Aim of the task
Every entry below must be transcribed word for word, and the images must be left out.

━━━━━━━━━━━━━━━━

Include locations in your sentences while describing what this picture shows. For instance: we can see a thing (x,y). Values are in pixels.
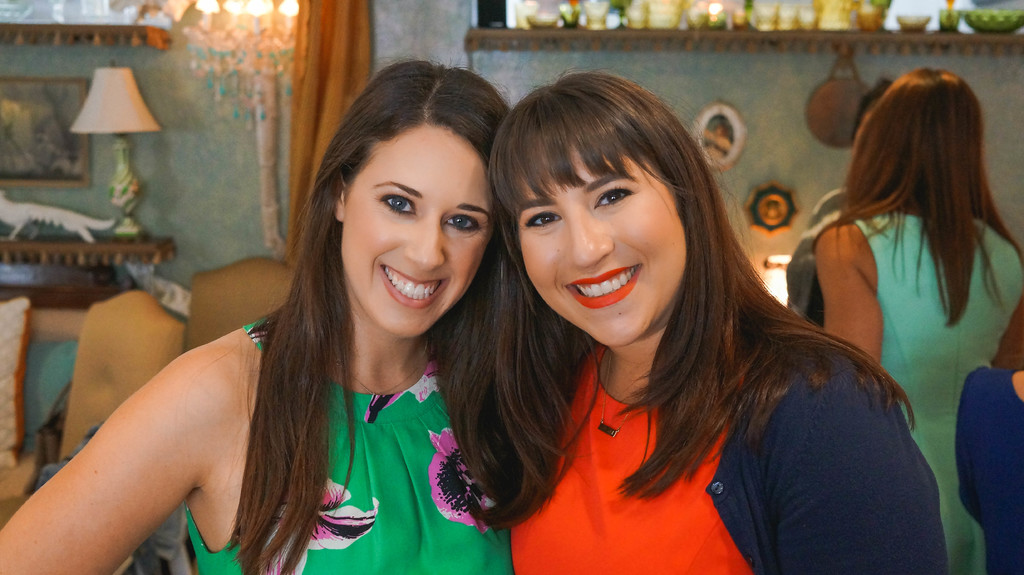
This image is taken indoors. In the middle of the image (522,335) there are two women (506,349) with smiling faces (556,274). In the background (254,216) there is a wall (221,186) with picture frames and a curtain (313,56) and there are two lamps (102,123). On the left side of the image (29,247) there is a table (104,243) with a lamp (100,129) on it and there are a few empty chairs (111,341). On the right side of the image (884,205) there are a few people (915,259).
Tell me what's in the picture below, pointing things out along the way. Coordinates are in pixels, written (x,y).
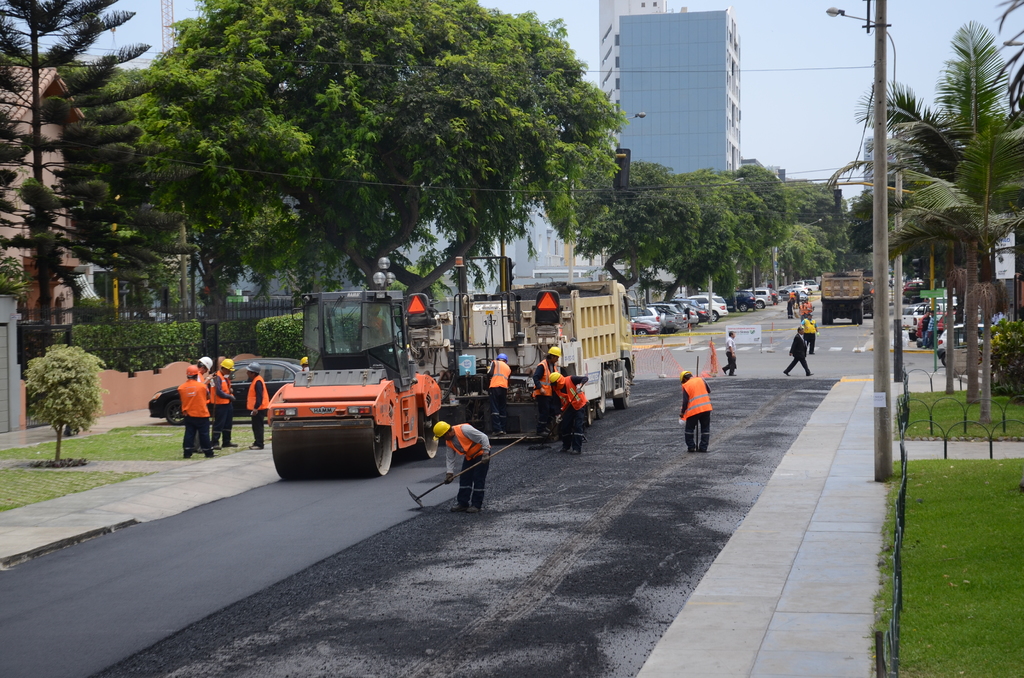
In this picture there is crew (190,423) in the center of the image (462,451) and there are vehicles (386,384) in the center of the image (356,427), there are buildings (623,141), cars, and trees (444,222) in the background area of the image (577,214), there are poles (881,3) on the right side of the image (893,347).
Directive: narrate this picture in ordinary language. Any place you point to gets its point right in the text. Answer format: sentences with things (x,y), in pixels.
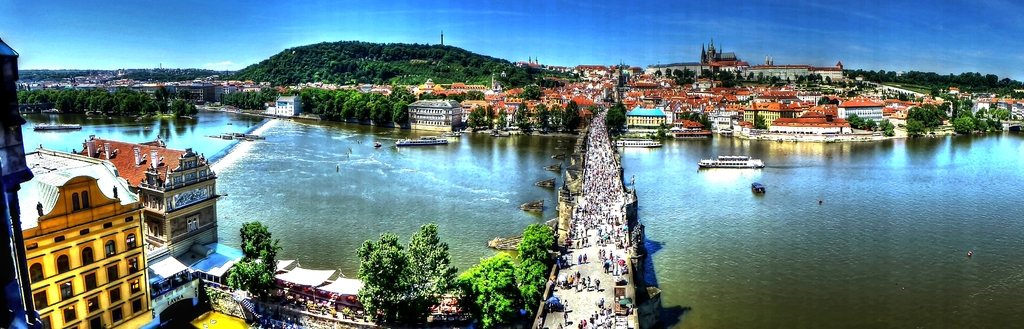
In this image I can see water (362,177) and on it I can see few boats (733,156). On the both sides of the water (303,191) I can see number of trees (394,117) and number of buildings (419,117). I can also see a road (578,192) over the water (626,157) and on the road (610,275) I can see number of people (607,170) are standing. On the top side of this image (262,56) I can see the sky (601,42).
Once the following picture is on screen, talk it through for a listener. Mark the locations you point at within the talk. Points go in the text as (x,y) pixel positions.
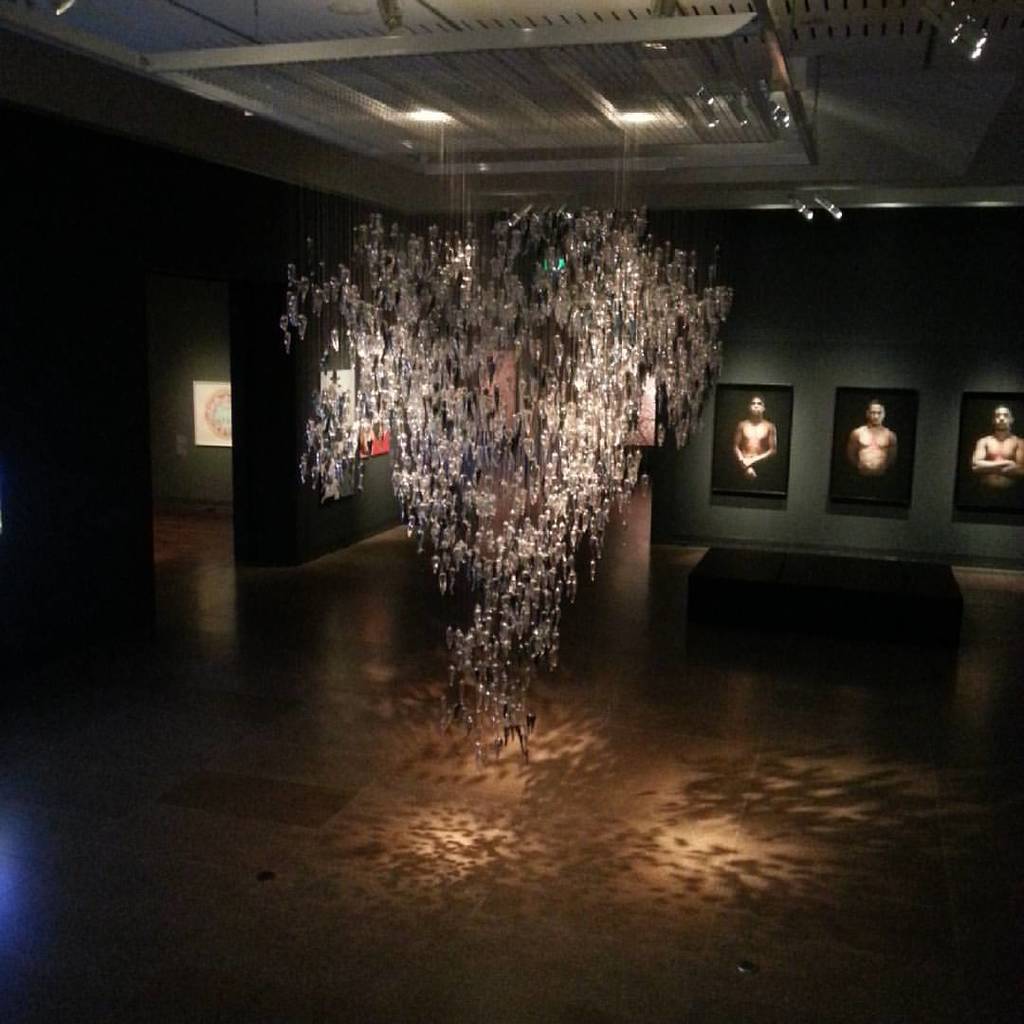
In this image few picture frames (998,465) are attached to the wall (918,498). A lamp (660,363) is hanged from the roof (596,93).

━━━━━━━━━━━━━━━━

Answer area
Include locations in your sentences while describing what this picture shows. For instance: we can see a thing (x,y). Values are in pixels.
This image is taken indoors. In the middle of the image (522,335) there are two women (506,349) with smiling faces (556,274). In the background (254,216) there is a wall (221,186) with picture frames and a curtain (313,56) and there are two lamps (102,123). On the left side of the image (29,247) there is a table (104,243) with a lamp (100,129) on it and there are a few empty chairs (111,341). On the right side of the image (884,205) there are a few people (915,259).
Tell me what's in the picture below, pointing things out along the way. Coordinates are in pixels, written (x,y).
In this picture there is crew (190,423) in the center of the image (462,451) and there are vehicles (386,384) in the center of the image (356,427), there are buildings (623,141), cars, and trees (444,222) in the background area of the image (577,214), there are poles (881,3) on the right side of the image (893,347).
Directive: narrate this picture in ordinary language. Any place you point to gets its point right in the text. Answer format: sentences with things (x,y), in pixels.
In this image I can see water (362,177) and on it I can see few boats (733,156). On the both sides of the water (303,191) I can see number of trees (394,117) and number of buildings (419,117). I can also see a road (578,192) over the water (626,157) and on the road (610,275) I can see number of people (607,170) are standing. On the top side of this image (262,56) I can see the sky (601,42).
Once the following picture is on screen, talk it through for a listener. Mark the locations you point at within the talk. Points go in the text as (x,y) pixel positions.
In this image few picture frames (998,465) are attached to the wall (918,498). A lamp (660,363) is hanged from the roof (596,93).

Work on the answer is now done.